Canada’s progressive integration policies are celebrated by reformers the world over, but a poll reveals that 46 percent of Canadians believe that immigration negatively affects their homeland. Like their neighbors to the south, Canadians equate increased immigration with higher crime rates. Even though, writes Rachel Giese in The Walrus (June 2011), immigrants actually drive crime down.
Since Prime Minister Pierre Trudeau advocated multiculturalism in the 1970s, immigration has risen and crime has plummeted. Foreign-born residents make up some 20 percent of the populace—and a disproportionate number of these immigrants live in large cities such as Toronto, where crime has fallen 50 percent in the last 20 years.

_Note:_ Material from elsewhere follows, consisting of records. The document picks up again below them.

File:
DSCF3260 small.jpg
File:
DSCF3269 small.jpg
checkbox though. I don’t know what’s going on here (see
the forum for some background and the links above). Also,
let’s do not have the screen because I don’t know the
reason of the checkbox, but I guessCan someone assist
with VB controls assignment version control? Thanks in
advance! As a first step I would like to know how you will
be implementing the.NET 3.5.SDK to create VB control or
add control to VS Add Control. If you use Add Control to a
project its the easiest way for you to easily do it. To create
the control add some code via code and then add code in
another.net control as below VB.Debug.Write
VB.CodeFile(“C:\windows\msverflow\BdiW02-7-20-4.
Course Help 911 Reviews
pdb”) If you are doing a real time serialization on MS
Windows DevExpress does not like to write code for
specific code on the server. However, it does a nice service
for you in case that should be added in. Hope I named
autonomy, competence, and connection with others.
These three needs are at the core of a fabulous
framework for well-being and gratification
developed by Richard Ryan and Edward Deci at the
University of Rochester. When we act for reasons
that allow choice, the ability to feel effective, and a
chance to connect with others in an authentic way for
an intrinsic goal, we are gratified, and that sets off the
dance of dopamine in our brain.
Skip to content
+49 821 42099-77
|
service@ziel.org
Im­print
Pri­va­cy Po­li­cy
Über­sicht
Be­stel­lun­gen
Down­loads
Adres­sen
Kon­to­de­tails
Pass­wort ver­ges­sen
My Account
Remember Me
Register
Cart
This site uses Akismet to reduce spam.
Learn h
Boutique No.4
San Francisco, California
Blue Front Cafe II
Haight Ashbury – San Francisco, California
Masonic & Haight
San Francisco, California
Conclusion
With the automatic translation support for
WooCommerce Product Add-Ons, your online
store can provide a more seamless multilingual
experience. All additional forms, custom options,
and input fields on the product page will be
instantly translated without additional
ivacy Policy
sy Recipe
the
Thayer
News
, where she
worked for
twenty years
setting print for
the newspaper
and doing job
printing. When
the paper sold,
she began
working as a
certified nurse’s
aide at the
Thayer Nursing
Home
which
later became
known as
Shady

Some anecdotally attribute the crime decrease to more stringent drug policies, an aging populace, and even the 1988 legalization of abortion. Giese, however, has hard data to back her side of the story: A youth delinquency study started by Toronto sociologist John Hagan in 1976 morphed into an ongoing glimpse into a community affected by the arrival of a large number of immigrants. The results reveal that “cities with the highest increase in immigration also had the largest decrease in violent crime.” First-generation immigrants, contrary to stereotype, are studious, family-oriented, and unlikely to participate in risky activities. Giese also found that the aversion to crime “extended across all nationalities; it didn’t matter whether a teenager’s family was from India or Trinidad or China.”
Unfortunately, with more years of exposure to Canadian culture, immigrant crime rates sneak back up to the national average—suggesting that it’s not where people are from, but where they grow up.